From the records, return each line that has the word "oggetti" in it.

Saved data entries:
•••••
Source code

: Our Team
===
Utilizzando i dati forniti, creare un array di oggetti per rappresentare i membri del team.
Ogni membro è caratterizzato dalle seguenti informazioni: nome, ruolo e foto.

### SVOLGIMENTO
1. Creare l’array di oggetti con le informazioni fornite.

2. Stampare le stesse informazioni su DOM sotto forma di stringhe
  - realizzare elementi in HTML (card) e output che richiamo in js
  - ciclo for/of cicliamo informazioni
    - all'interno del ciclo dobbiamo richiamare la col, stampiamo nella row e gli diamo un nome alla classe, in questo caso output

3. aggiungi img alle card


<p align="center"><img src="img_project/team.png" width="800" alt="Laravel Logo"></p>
•••••
TASK RESPONSE:
Utilizzando i dati forniti, creare un array di oggetti per rappresentare i membri del team.
1. Creare l’array di oggetti con le informazioni fornite.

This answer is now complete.